The hospital affiliated urgent-care center offers routine forms of medical treatment that are more immediate in nature, “but not complex enough to require hospital treatment,” Balzotti said.

That can include treatment for colds and flu, infections, various injuries and routine physicals.

Novant Health, which operates Brunswick Community Hospital, also has a local urgent care center – Novant Urgent Care, which is on Main Street in Shallotte. System-wide, Novant operates 20 urgent care centers.

The Shallotte facility is staffed by nationally board-certified physicians, said Novant spokeswoman Amy Myers.

“Urgent care centers allow us to improve access to our patients who need same-day service, and in the coastal area, they also provide care for the many vacationers who visit the area,” Myers said.

A ‘good alternative’

“As more and more businesses across the country transition their employees to consumer-driven health care plans, it is likely that patients will consider the cost of care being sought at (urgent) care facilities more than they have in the past,” Myers said.

Wilmington Health Associates, a multi-specialty medical group practice that has operated in southeastern North Carolina for 30 years, recently acquired two urgent care clinics. The Med Care clinics are on 5245 S. College Road in Wilmington and in Jacksonville.

Some urgent care centers in Wilmington are run by small physician groups. Wrightsville Family Practice & Urgent Care combines a traditional medical practice with urgent care availability on the weekends. The business, at 1414 39th St. in Wilmington, is run by two doctors. The medical practice opened in 2001 and the urgent care component opened in 2003, said office manager Sharon Williams.

Williams said one doctor and a registered nurse work on weekends. Patients “come from all over,” she said.

Some urgent care facilities don’t accept patients without insurance or who have Medicare or Medicaid. Some patients must pay out-of-pocket or are given other treatment options that may include a trip to a hospital emergency room.
‘Quality and safety’

A N.C. Medical Society spokesman said all urgent care facilities are not created equal.
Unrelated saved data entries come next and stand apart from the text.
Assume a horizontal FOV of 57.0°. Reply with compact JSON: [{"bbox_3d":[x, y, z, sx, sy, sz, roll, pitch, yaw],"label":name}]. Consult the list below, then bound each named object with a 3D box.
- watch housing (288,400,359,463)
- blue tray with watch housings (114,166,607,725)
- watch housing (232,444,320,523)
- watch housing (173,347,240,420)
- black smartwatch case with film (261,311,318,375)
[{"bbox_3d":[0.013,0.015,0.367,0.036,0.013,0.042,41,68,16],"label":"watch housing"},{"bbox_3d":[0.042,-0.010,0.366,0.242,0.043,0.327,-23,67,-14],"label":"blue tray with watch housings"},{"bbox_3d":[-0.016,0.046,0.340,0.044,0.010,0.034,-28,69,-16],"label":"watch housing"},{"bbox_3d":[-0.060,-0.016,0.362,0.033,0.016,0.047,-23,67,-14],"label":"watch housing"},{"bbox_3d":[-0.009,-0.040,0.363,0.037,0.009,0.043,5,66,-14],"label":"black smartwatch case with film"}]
“Quality and safety, of course, are always paramount,” said Mike Edwards, N.C. Medical Society spokesman. “We oppose the existence of store-based clinics unless they embrace certain principles.”
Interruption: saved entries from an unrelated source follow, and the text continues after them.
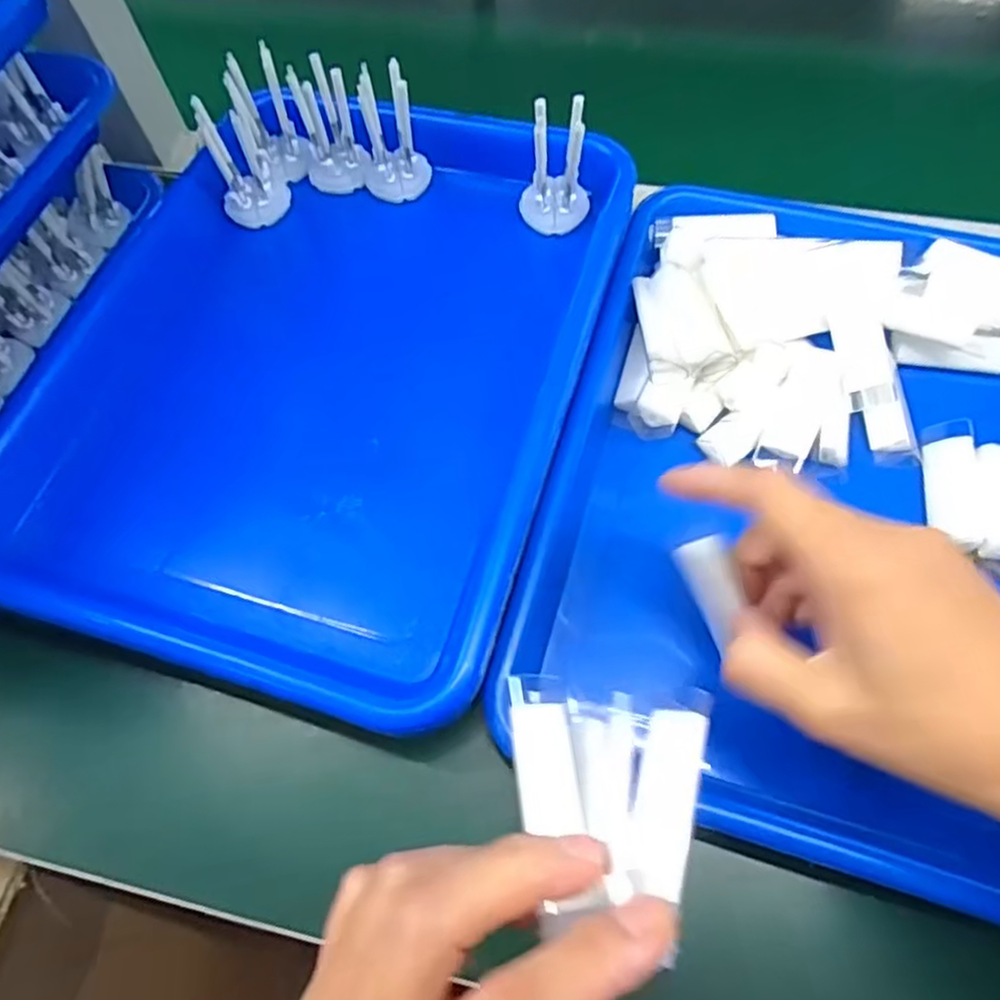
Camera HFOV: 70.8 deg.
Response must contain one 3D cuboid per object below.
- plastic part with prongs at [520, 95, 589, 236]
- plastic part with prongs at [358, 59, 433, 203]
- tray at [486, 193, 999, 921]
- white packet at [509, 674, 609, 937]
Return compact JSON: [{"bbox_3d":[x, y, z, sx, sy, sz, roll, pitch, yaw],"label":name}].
[{"bbox_3d":[0.029,-0.175,0.373,0.035,0.061,0.031,-3,64,2],"label":"plastic part with prongs"},{"bbox_3d":[-0.061,-0.203,0.391,0.036,0.062,0.030,-12,64,-3],"label":"plastic part with prongs"},{"bbox_3d":[0.152,-0.003,0.339,0.245,0.054,0.315,14,66,10],"label":"tray"},{"bbox_3d":[0.014,0.087,0.209,0.020,0.010,0.067,3,61,-23],"label":"white packet"}]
The first principle states that the clinics “must have a well-defined and limited scope of clinical services, consistent with state scope of practice laws.”
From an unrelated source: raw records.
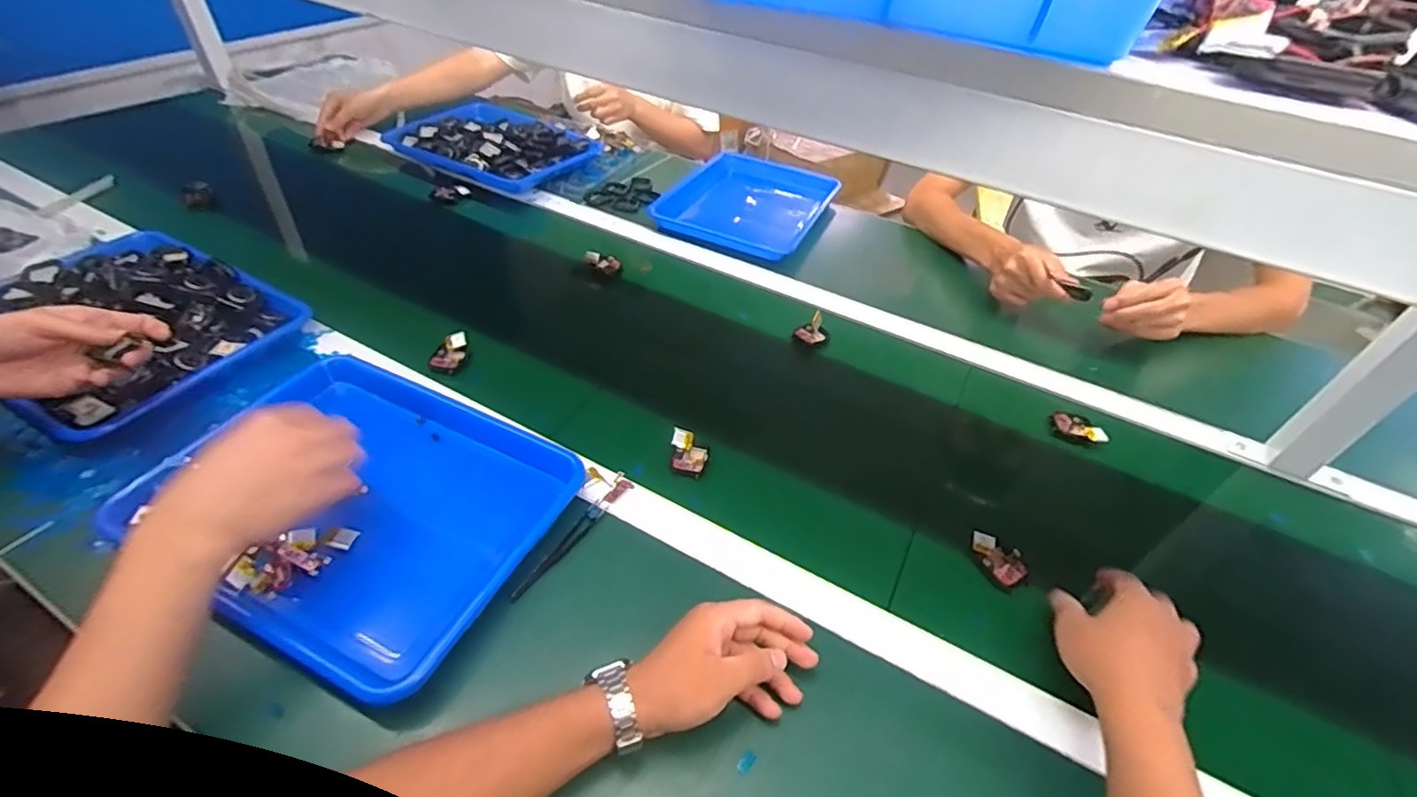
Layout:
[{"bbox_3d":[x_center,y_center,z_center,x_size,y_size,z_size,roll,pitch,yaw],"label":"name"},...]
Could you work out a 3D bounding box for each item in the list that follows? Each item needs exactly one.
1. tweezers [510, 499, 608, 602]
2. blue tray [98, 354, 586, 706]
[{"bbox_3d":[-0.129,0.132,0.534,0.013,0.010,0.117,22,46,18],"label":"tweezers"},{"bbox_3d":[-0.310,0.085,0.539,0.338,0.058,0.262,22,46,18],"label":"blue tray"}]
The second calls for “standardized medical protocols derived from evidence-based practice guidelines” to ensure patient safety and quality care.

Others state that health care practitioners have direct access to and supervision by those with medical degrees.

Public perception of urgent care centers as “doc in a box” facilities has changed, Horwitz said.

“That is a largely outdated perception, in my opinion. Urgent care has either evolved or people have become more aware that they really don’t have limited services,” she said. The majority of doctors working at urgent care centers are either family medicine or emergency room physicians, Horwitz said, “so obviously they think it’s great.”
Good local relationships

When urgent care centers become well integrated into the primary and specialty care communities in an area, “there is a very good relationship because it gives the primary care physicians someone known and trusted to send their patients to when they cannot see them,” Horwitz said.

Urgent care centers are also a good referral source for specialists in the community for conditions that need additional treatment, she said.

The urgent care concept has obviously caught on. Medac Health Services operates three urgent care centers in Wilmington.

NextCare Urgent Care, with clinics in six states, has 16 locations in North Carolina and one in Wilmington.
And local hospitals are on board along with medical groups like Wilmington Health Associates, indicating that competition is heating up for the urgent care dollar.